**The data:**
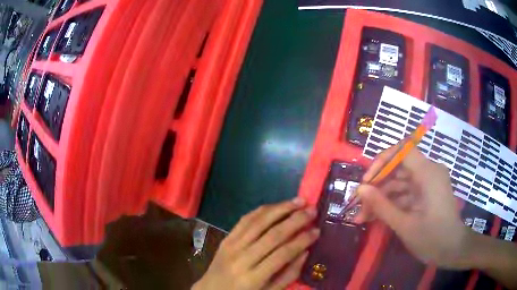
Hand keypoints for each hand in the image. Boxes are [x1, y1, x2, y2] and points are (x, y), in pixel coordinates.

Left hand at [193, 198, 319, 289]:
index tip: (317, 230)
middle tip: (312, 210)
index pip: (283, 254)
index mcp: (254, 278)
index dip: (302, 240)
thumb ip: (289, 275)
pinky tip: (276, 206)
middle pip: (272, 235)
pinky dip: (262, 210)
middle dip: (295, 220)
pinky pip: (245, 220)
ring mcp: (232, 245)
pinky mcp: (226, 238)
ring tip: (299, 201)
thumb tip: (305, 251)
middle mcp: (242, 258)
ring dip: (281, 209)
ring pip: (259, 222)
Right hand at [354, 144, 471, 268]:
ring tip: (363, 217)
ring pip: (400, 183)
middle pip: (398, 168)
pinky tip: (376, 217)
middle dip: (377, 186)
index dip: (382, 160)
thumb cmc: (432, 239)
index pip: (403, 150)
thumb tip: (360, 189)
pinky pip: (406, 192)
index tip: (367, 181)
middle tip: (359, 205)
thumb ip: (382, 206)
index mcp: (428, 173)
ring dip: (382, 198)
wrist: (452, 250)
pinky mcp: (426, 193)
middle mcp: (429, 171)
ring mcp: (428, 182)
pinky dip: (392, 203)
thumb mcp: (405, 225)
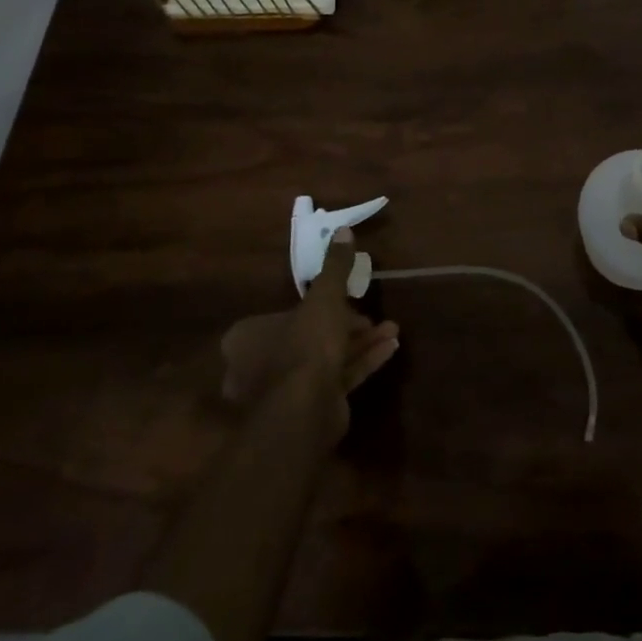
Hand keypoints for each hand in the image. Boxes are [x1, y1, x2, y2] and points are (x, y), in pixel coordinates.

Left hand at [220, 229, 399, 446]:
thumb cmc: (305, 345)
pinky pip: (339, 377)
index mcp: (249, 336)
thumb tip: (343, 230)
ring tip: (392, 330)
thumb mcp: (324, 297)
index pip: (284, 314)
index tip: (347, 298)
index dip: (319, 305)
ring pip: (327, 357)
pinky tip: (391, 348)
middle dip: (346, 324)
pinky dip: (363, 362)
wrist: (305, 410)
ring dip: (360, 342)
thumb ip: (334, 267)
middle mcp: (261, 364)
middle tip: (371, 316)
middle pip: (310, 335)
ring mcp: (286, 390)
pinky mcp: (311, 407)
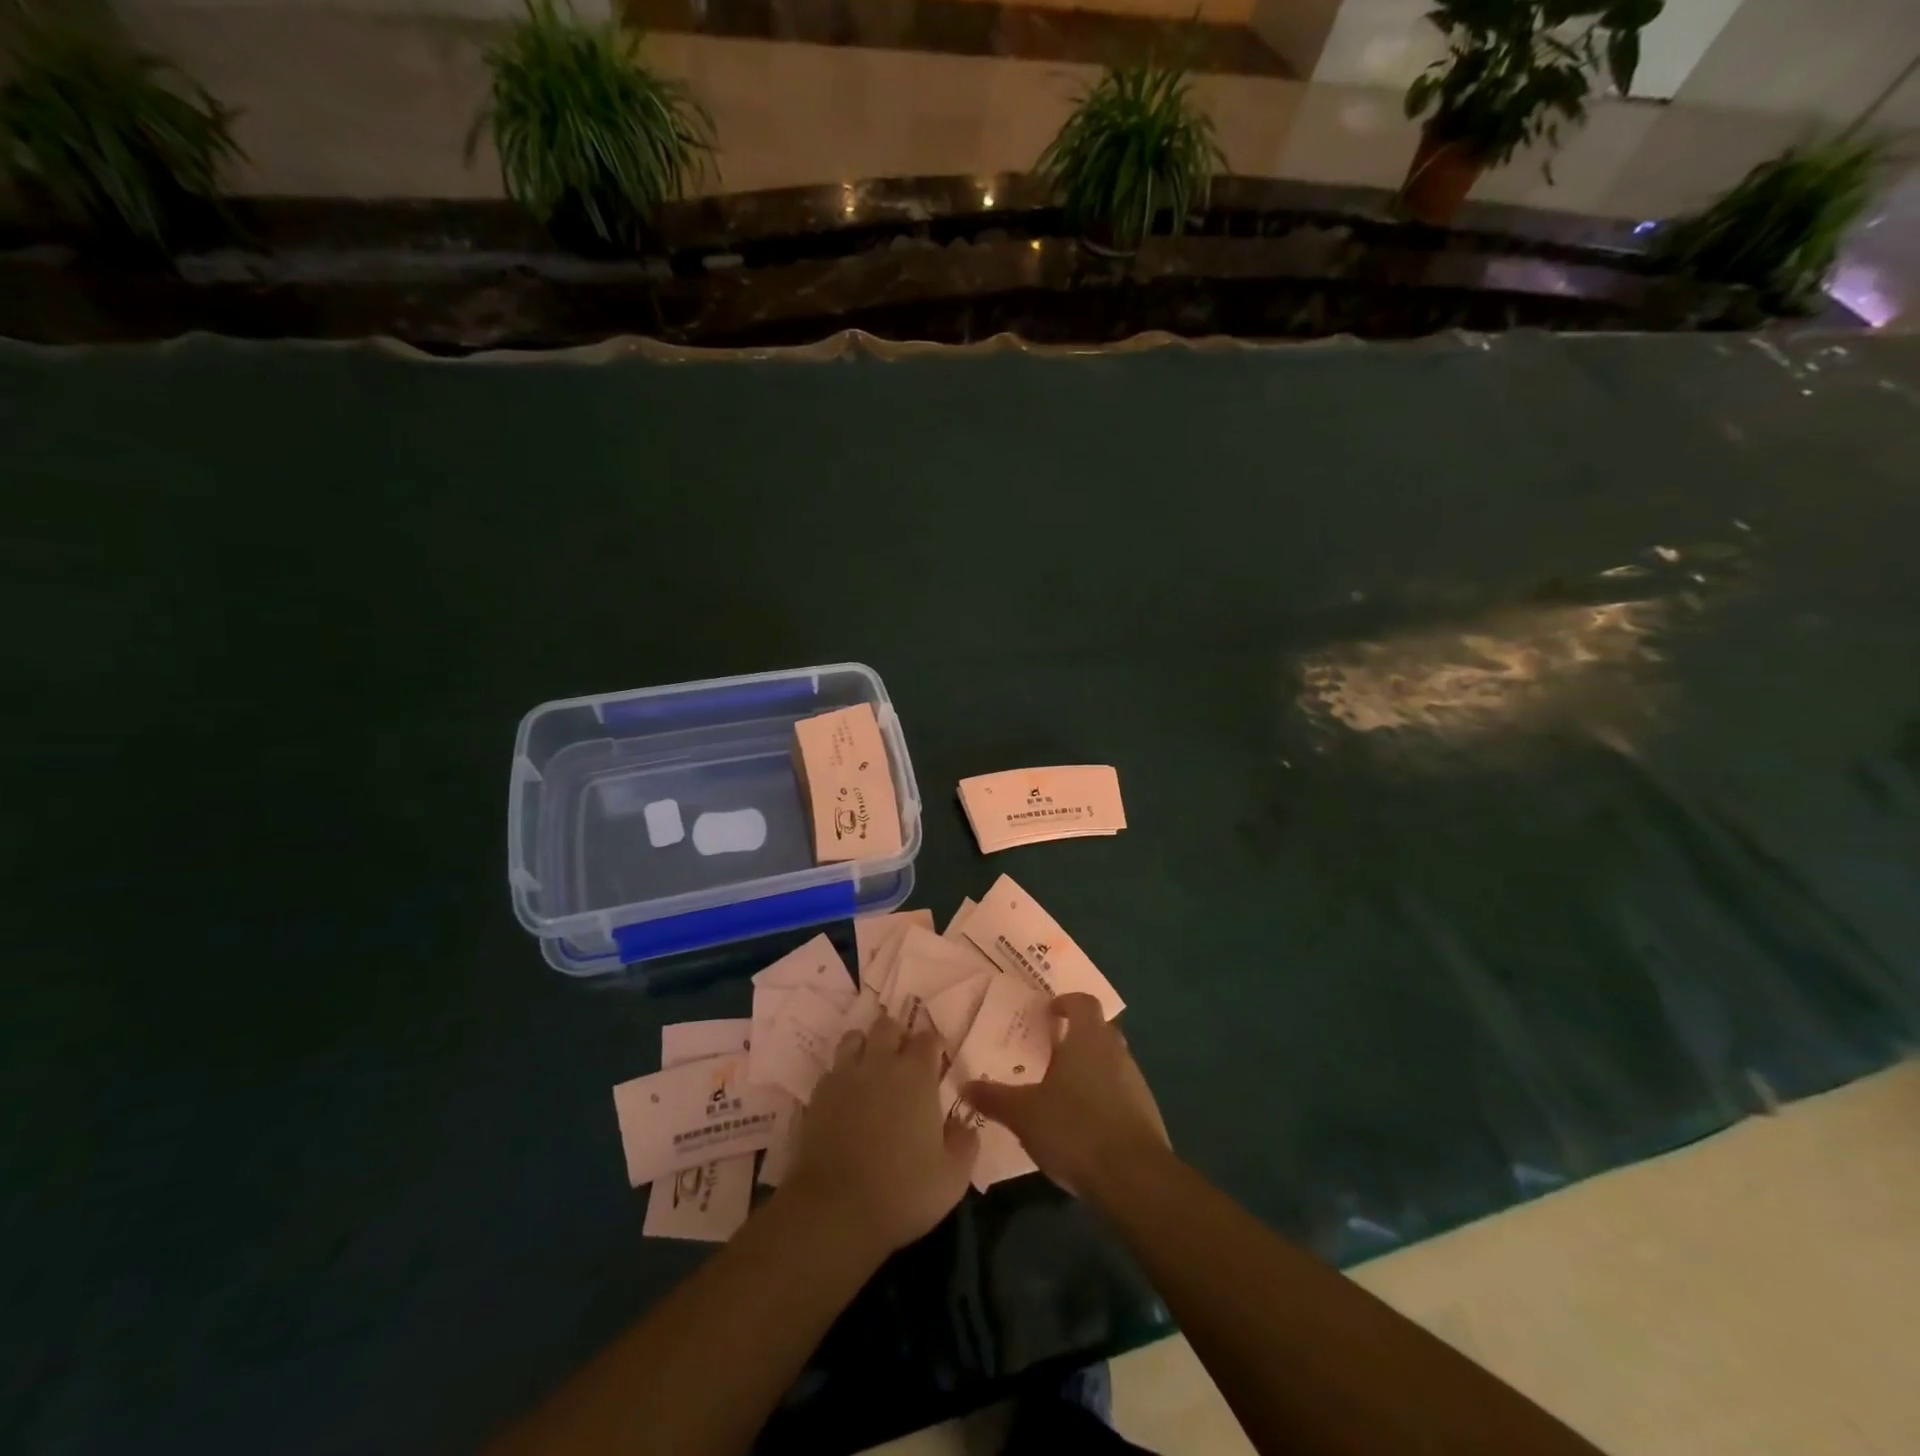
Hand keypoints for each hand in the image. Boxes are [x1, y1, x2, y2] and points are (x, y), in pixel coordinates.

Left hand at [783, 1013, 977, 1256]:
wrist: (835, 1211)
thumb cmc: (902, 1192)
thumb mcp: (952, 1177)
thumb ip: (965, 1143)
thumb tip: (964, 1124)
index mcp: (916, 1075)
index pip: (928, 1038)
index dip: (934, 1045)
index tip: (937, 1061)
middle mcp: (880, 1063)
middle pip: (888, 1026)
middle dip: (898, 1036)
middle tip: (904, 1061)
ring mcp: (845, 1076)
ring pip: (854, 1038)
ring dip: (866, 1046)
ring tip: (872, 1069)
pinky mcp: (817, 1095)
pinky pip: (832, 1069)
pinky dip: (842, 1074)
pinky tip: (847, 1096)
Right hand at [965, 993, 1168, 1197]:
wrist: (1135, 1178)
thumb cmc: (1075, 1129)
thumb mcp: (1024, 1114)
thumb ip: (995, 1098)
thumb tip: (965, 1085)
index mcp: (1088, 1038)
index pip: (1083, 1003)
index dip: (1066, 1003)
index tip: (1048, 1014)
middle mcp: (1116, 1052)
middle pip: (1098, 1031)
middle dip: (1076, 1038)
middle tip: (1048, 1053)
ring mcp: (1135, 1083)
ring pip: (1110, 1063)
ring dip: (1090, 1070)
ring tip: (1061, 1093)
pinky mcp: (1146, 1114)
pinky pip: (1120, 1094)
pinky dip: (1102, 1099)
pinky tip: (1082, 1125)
* * *
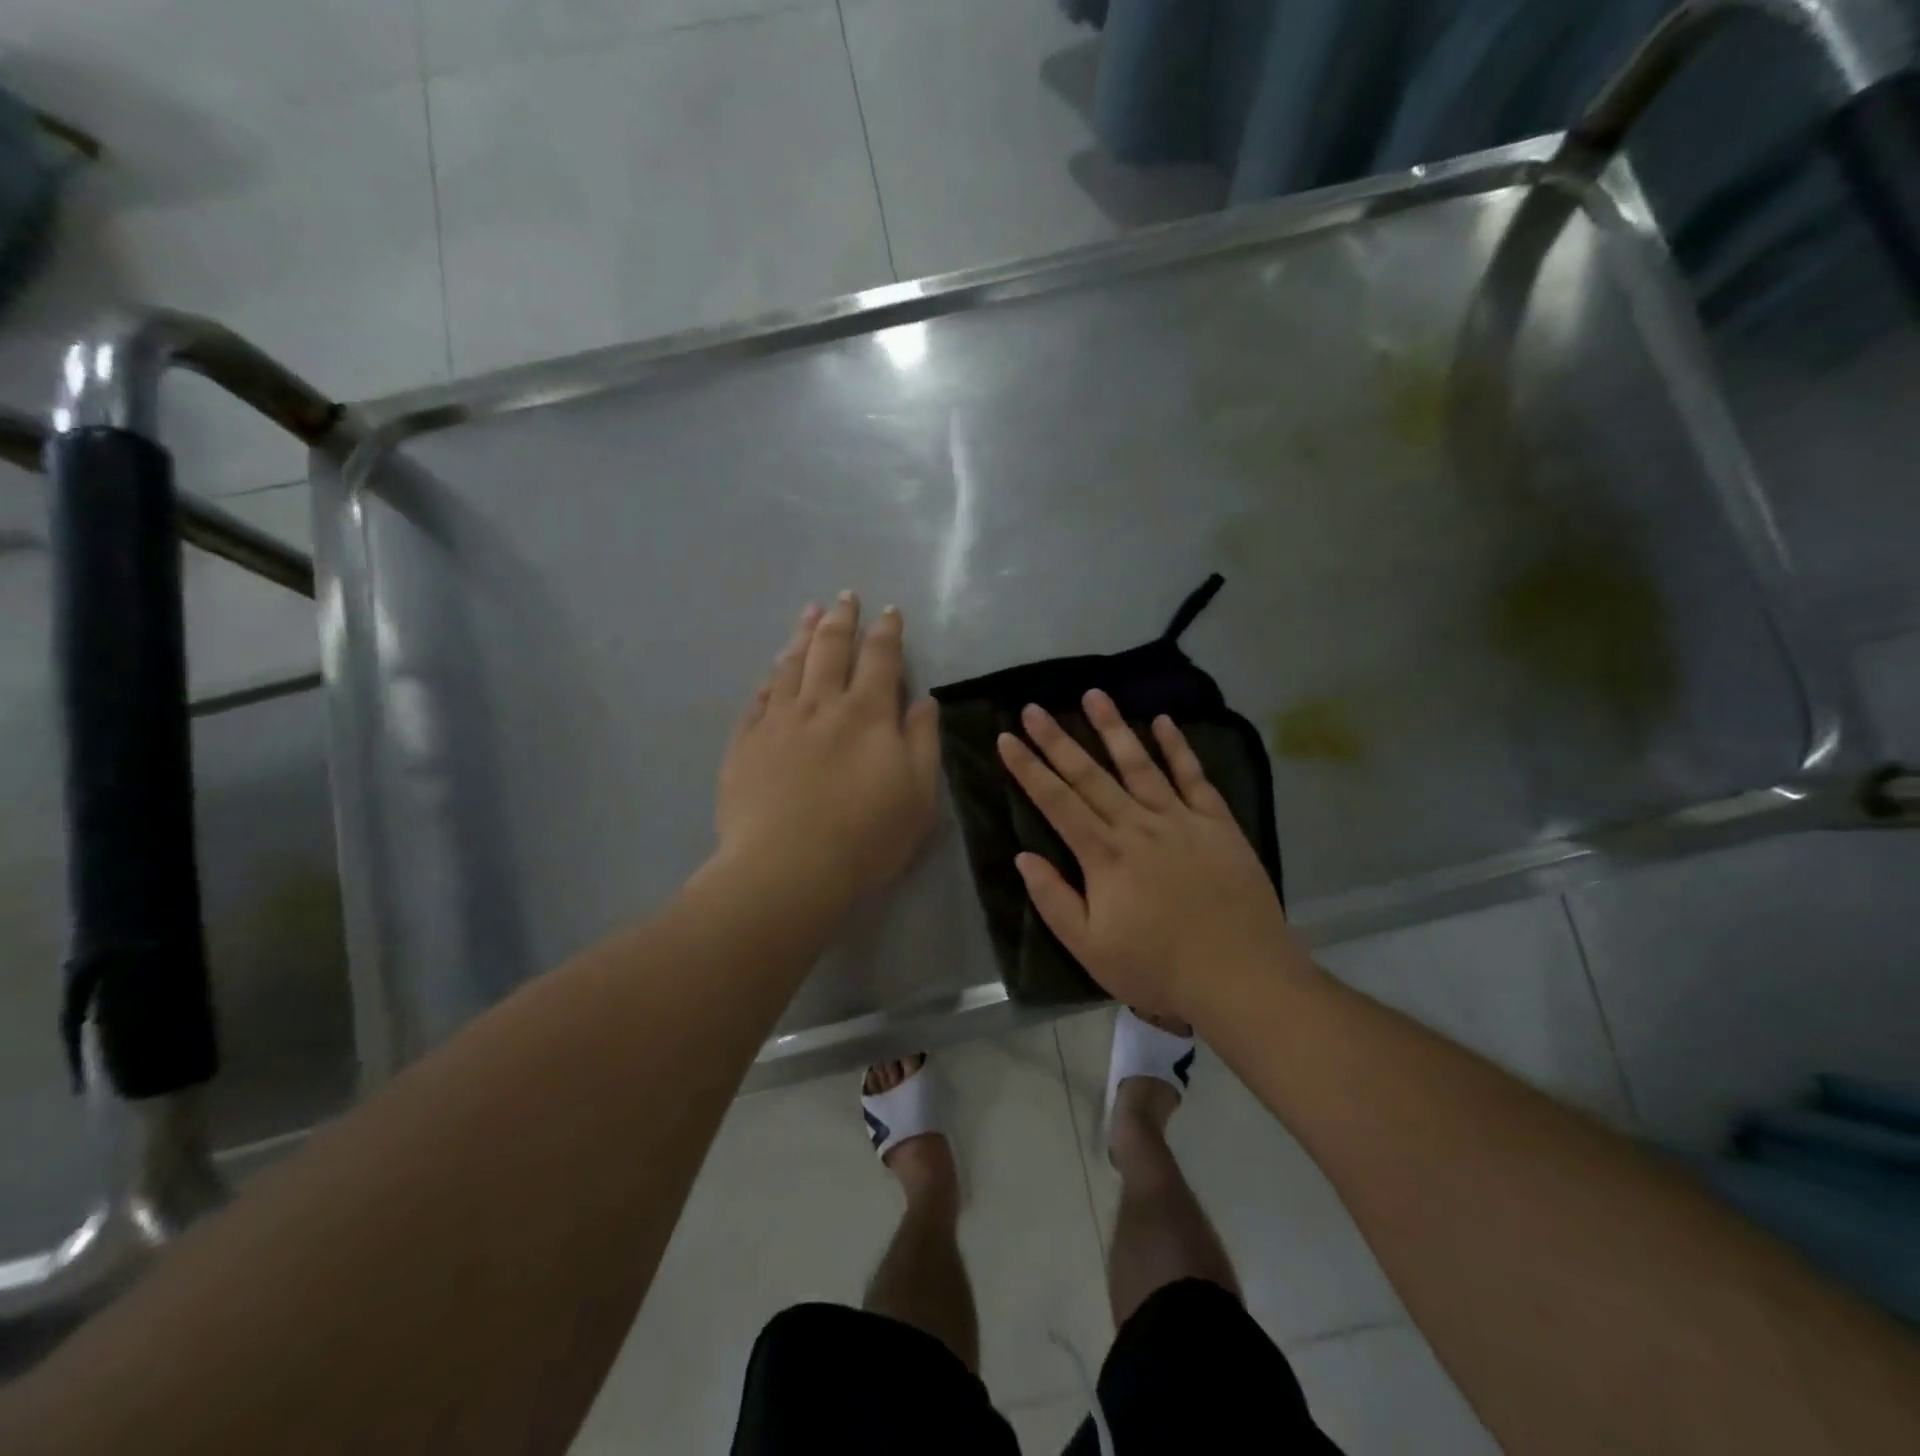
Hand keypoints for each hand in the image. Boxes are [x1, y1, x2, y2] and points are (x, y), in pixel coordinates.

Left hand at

**What is needed:**
Please give an exact copy of the lines above, beginning with the line containing "index dip: (1066, 1003)" and running through the line containing "pinky pip: (1120, 1094)", and of no other lines.

**Expected output:**
index dip: (1066, 1003)
index tip: (1048, 1014)
middle mcp: (1116, 1052)
middle pip: (1098, 1031)
middle dip: (1076, 1038)
middle tip: (1048, 1053)
ring mcp: (1135, 1083)
ring pip: (1110, 1063)
ring dip: (1090, 1070)
ring tip: (1061, 1093)
pinky mcp: (1146, 1114)
pinky pip: (1120, 1094)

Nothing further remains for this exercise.